ASSIGNMENT:
Please rewrite these records with "chart" swapped for "graph" wherever it appears, keeping every other word unchanged, and leave the pictures out.

MATERIALS PROVIDED:

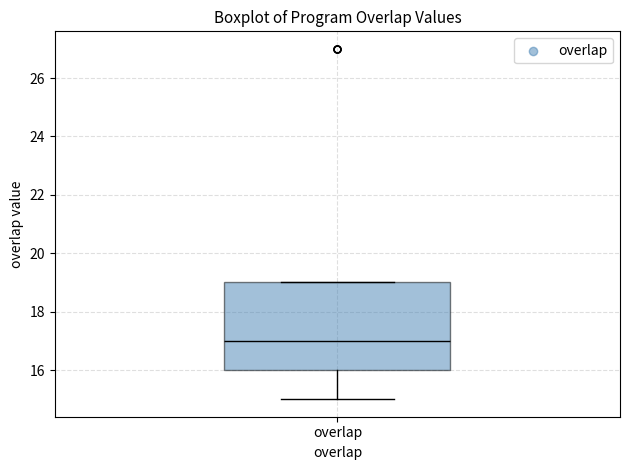

Where does the lower whisker of the box for overlap end on the y-axis? The values are not printed on the chart, so give them approximately, as read against the axis.

15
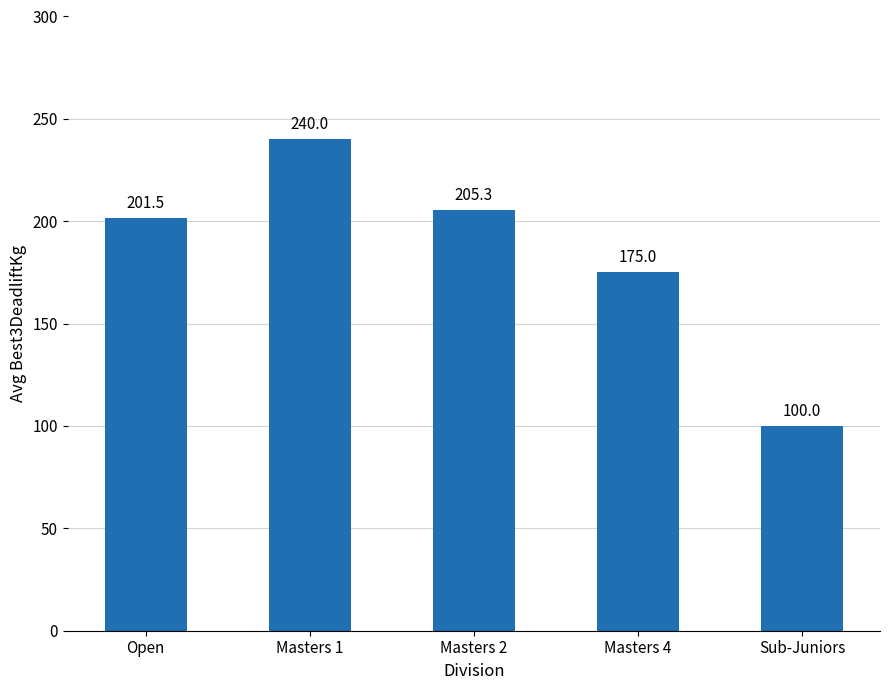

True or false: the data shows 201.5 at Open.

True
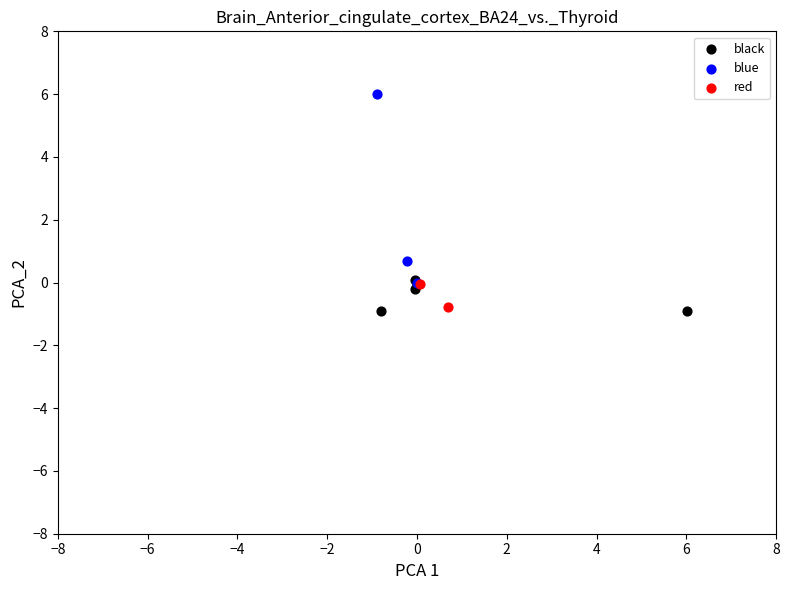

Which series has the largest Y range (max minus min)?

blue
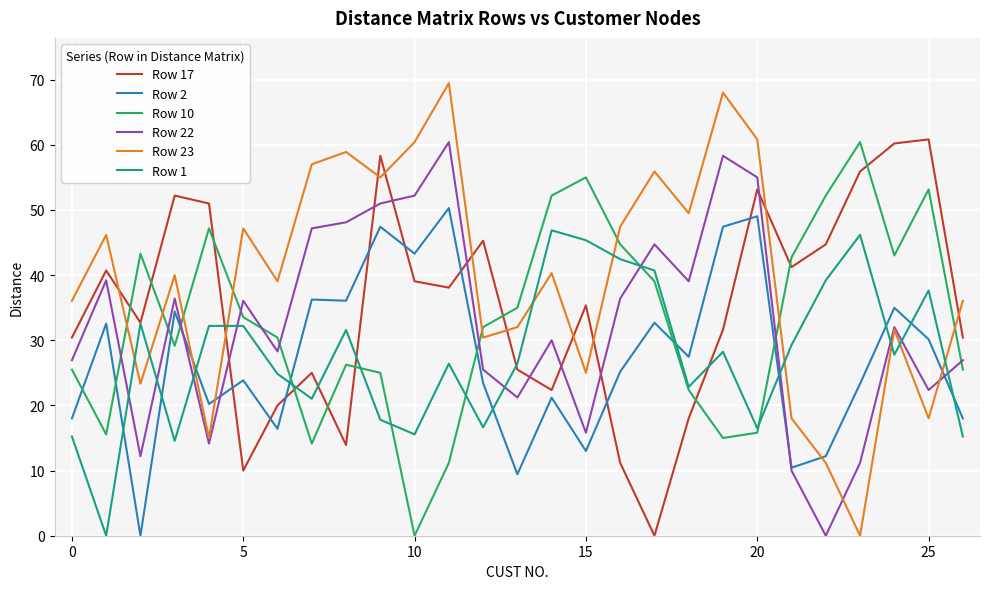

Which series has the widest spread of values?

Row 23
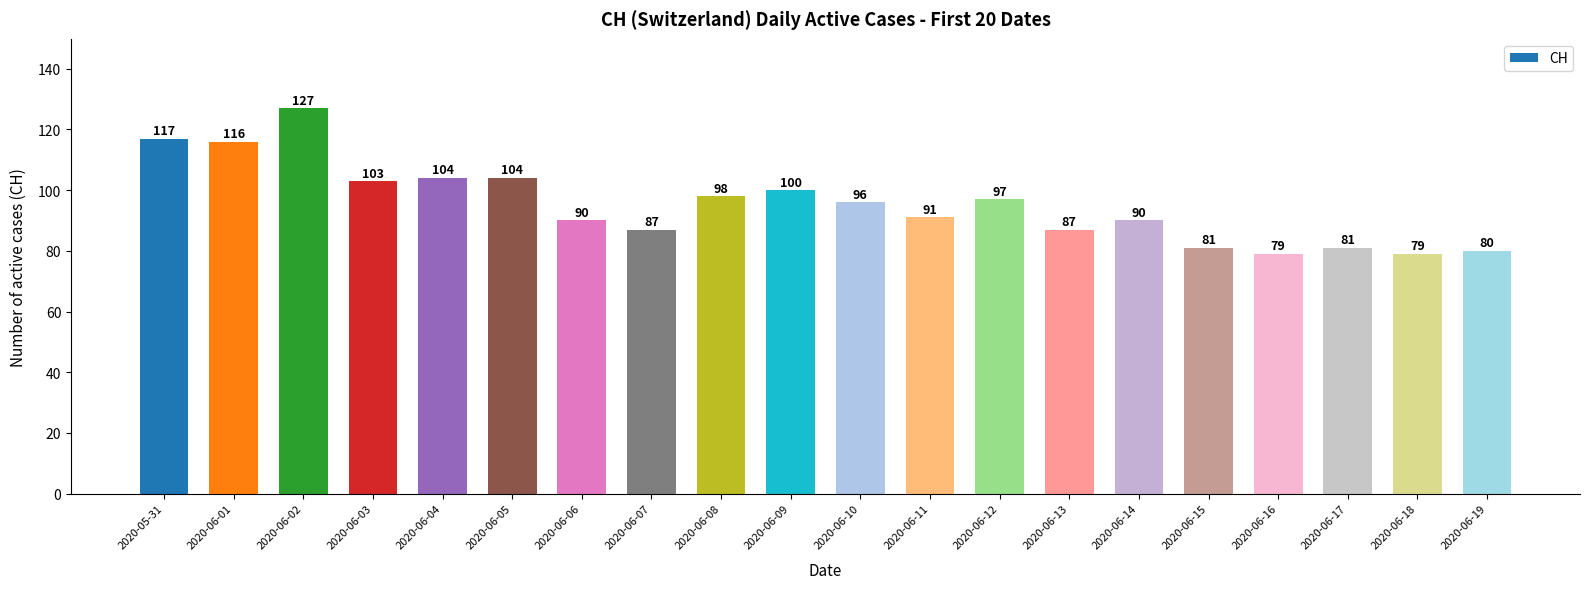

What is the average value?

95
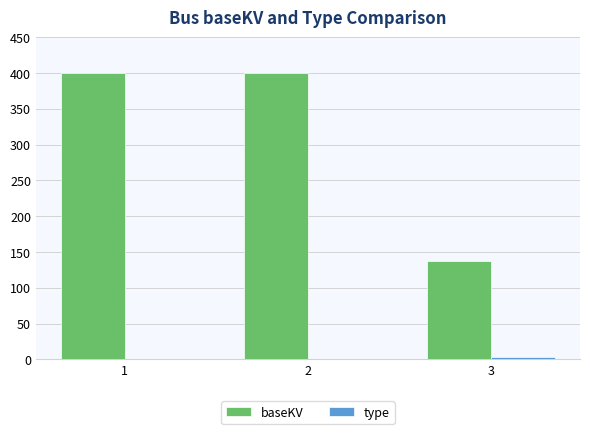

What is the sum of all baseKV values?

938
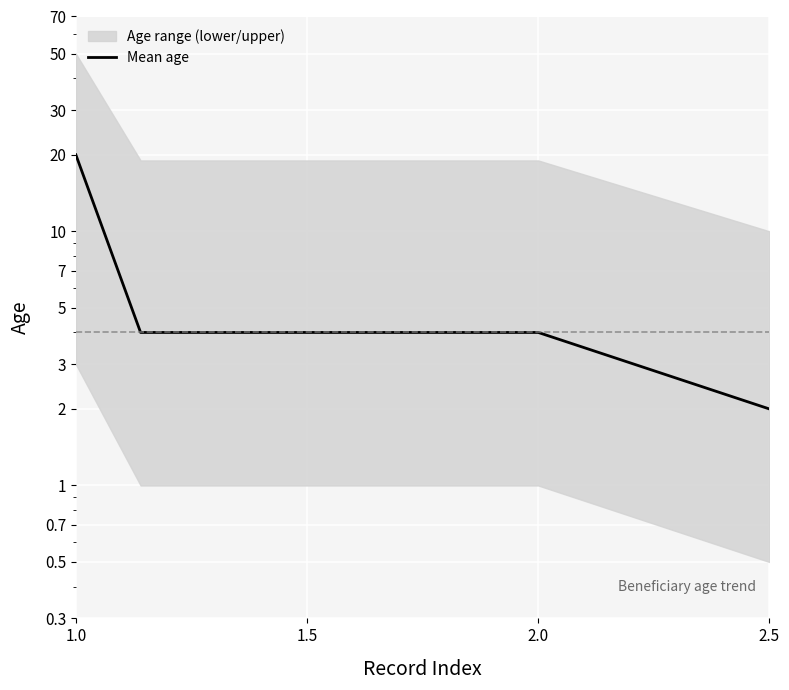

How many data points are less than 4?

1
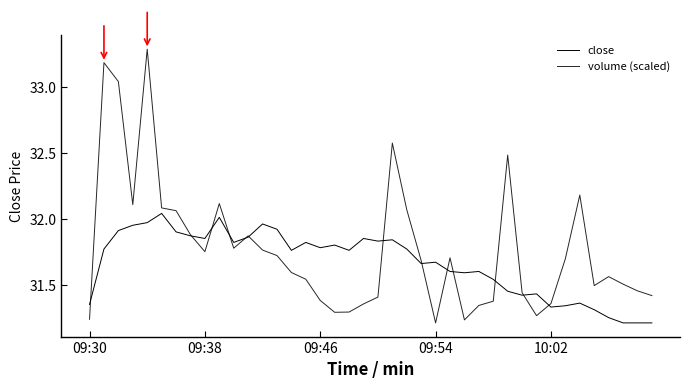

Does the chart have visible grid lines?

No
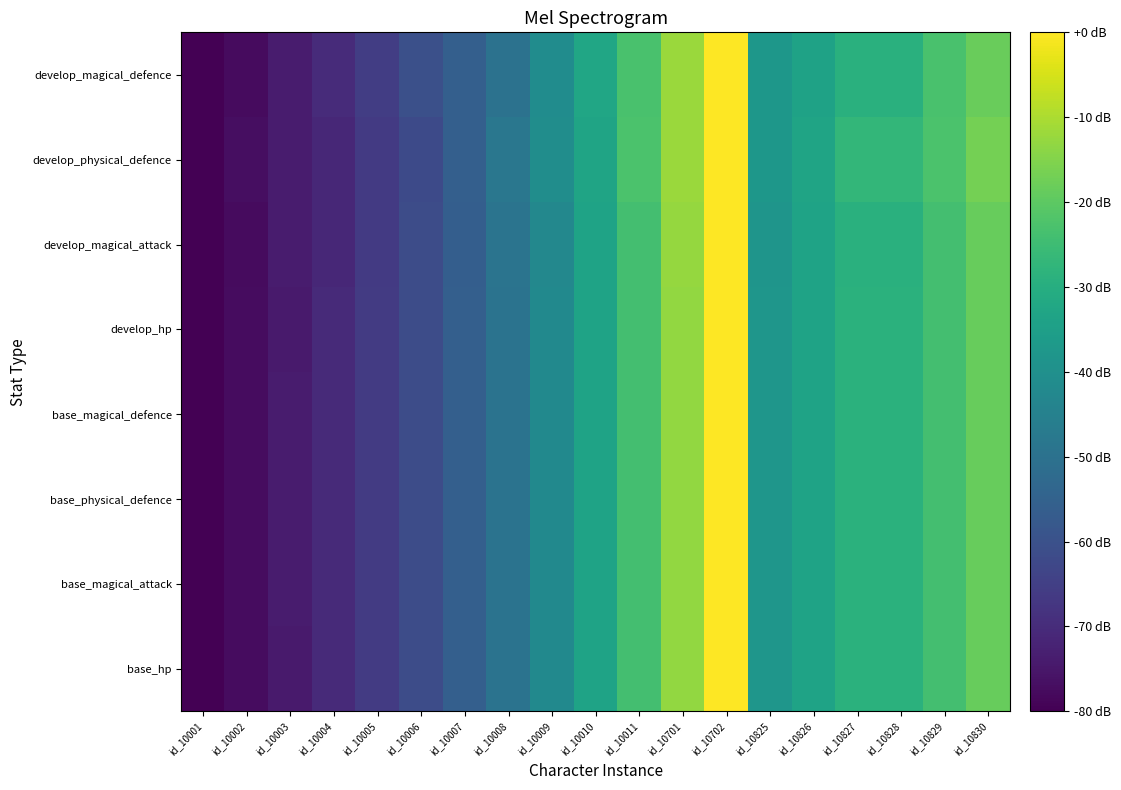

Count the number of categories in the chart.

19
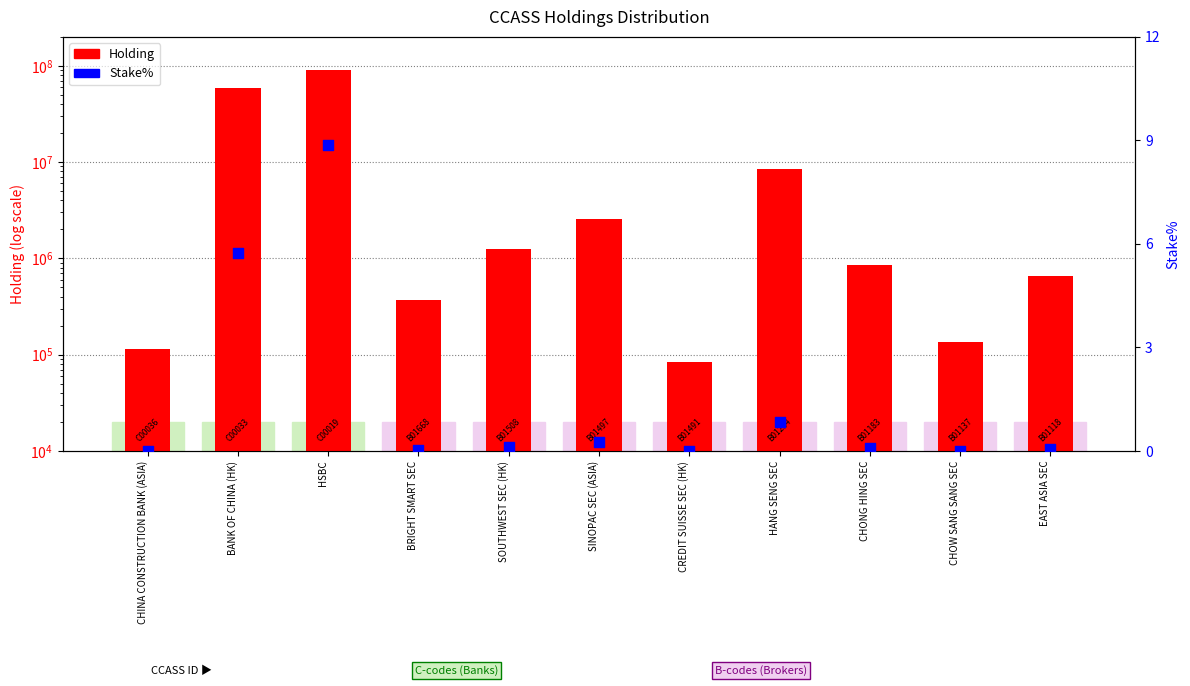

What are all the series names shown in the legend?

Holding, Stake%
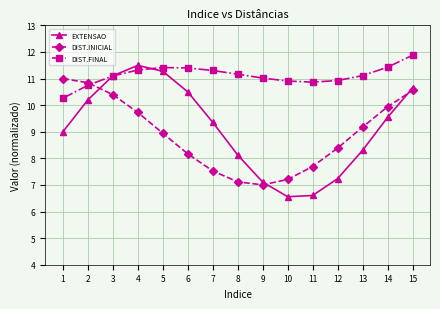

At which category does the chart reach its peak across all series?

15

FINISHED TASK:
Where does the lower whisker of the box for overlap end on the y-axis? The values are not printed on the graph, so give them approximately, as read against the axis.

15

True or false: the data shows 201.5 at Open.

True

Which series has the largest Y range (max minus min)?

blue

Which series has the widest spread of values?

Row 23

What is the average value?

95

What is the sum of all baseKV values?

938

How many data points are less than 4?

1

Does the graph have visible grid lines?

No

Count the number of categories in the graph.

19

What are all the series names shown in the legend?

Holding, Stake%

At which category does the graph reach its peak across all series?

15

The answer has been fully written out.